### Texte extrait
┄┄┄┄┄┄┄┄┄┄┄┄┄┄┄┄┄┄┄┄

La Terreur était-elle inscrite dans le projet révolutionnaire ? Non, répond B. Manin : les Constituants de 1789, loin de croire en la toute-puissance du peuple, entendaient défendre la liberté par la séparation des pouvoirs.
La Terreur était-elle inscrite dans le projet révolutionnaire ? Non, répond B. Manin : les Constituants de 1789, loin de croire en la toute-puissance du peuple, entendaient défendre la liberté par la séparation des pouvoirs.
La Terreur, cette « forme politique » qui régit les dix-huit mois de la Révolution française entre mars 1793 et la chute de Robespierre en juillet 1794, était dans les années 1990, période où Bernard Manin, disparu cette année, écrivit ces pages, encore une énigme. Elle l’est restée aujourd’hui, faisant toujours l’objet d’interrogations de la part des historiens. La persistance du mystère qui entoure cette période sert le livre posthume de B. Manin. La Terreur vue par B. Manin est à la fois une période d’exception (et en cela il rejoint les historiens) mais aussi un ban-test pour les concepts opératoires dans l’histoire constitutionnelle française. Et plutôt que de livre posthume, il conviendrait de parler de livre-socle, tellement les interrogations qui nourrissent la réflexion de B. Manin sur la Terreur informent, en réalité, sa théorie sur le gouvernement représentatif, et ce du début des années 1980 à la publication de son opus magnum, Principes du gouvernement représentatif (Calmann-Lévy, 1995).
Un voile sur la liberté, expression empruntée à Montesquieu (1689-1755), est d’abord un bonheur de lecture. Qu’on s’intéresse (ou non) à la Terreur, on sort reposé et aiguisé des pages que B. Manin lui consacre, —ce livre étant de méthodologie autant que de traitement d’un sujet particulier. Il y a un style B. Manin, tout en limpidité et souplesse dans la rigueur qui déploie une façon de penser où la logique et la cohérence de la démonstration sont reines. Aucune place à l’émotion quand il s’agit de raisonner, de s’efforcer de raisonner juste.

┄┄┄┄┄┄┄┄┄┄┄┄┄┄┄┄┄┄┄┄

### Documents sources
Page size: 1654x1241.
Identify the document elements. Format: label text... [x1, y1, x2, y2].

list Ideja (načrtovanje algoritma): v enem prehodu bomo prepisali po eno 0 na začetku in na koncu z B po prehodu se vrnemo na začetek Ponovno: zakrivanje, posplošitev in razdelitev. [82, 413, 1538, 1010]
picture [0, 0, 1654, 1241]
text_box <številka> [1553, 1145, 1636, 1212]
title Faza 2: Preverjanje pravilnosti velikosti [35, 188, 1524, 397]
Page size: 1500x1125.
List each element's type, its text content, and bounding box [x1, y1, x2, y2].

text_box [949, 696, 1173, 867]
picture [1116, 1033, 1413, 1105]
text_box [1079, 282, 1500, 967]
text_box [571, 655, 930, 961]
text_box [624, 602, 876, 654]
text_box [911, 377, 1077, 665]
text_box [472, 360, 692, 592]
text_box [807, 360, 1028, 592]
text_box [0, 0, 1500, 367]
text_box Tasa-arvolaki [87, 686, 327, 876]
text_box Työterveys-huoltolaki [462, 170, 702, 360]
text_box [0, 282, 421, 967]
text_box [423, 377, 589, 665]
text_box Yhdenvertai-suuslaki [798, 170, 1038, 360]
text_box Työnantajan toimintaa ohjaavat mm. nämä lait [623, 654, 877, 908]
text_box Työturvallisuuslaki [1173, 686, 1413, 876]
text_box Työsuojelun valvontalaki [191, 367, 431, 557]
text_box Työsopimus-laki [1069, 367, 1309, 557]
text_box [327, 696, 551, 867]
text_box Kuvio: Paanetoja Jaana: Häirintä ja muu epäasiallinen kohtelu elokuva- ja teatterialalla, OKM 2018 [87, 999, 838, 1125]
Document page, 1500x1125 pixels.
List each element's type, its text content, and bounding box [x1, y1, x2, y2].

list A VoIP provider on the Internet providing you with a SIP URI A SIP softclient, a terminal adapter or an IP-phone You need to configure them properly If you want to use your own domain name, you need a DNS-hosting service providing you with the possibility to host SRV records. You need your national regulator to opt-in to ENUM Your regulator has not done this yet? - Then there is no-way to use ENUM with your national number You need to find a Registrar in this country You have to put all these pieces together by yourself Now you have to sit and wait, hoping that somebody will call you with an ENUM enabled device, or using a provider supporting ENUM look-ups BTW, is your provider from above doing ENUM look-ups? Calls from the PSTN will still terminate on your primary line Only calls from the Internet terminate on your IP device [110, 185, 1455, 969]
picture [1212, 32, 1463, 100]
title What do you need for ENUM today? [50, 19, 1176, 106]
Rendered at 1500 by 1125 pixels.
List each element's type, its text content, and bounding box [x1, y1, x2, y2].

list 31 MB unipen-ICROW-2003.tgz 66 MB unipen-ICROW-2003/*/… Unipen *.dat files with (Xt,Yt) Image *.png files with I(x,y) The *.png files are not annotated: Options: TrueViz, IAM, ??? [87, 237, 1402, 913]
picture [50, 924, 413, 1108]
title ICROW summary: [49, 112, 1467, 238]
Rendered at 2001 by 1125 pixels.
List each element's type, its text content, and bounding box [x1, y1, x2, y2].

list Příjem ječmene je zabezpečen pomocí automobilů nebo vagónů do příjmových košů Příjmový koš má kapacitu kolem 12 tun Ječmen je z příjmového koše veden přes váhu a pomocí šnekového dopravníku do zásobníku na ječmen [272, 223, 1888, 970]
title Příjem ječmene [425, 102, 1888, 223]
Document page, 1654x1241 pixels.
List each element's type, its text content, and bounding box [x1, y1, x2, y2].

┄┄┄┄┄┄┄┄┄┄┄┄┄┄┄┄┄┄┄┄

### Consignes
a. Indiquez si chacune des affirmations suivantes concorde avec le texte sur la Terreur. Répondez par oui ou par non, puis citez à l'identique les mots du texte qui permettent de trancher : (i) Bernard Manin est mort cette année ; (ii) le style de B. Manin laisse une large place à l'émotion ; (iii) l'expression « Un voile sur la liberté » est empruntée à Rousseau.
b. Reproduisez les lignes des enregistrements qui commencent à celle contenant « Document page, 1654x1241 pixels. » et se terminent à la fin des enregistrements, ces deux limites comprises.
Les enregistrements sont sans rapport avec le texte sur la Terreur.

### Réponses fournies
a.
(i) Oui : « Bernard Manin, disparu cette année ».
(ii) Non : « Aucune place à l’émotion quand il s’agit de raisonner ».
(iii) Non : « expression empruntée à Montesquieu (1689-1755) ».

b.
Document page, 1654x1241 pixels.
List each element's type, its text content, and bounding box [x1, y1, x2, y2].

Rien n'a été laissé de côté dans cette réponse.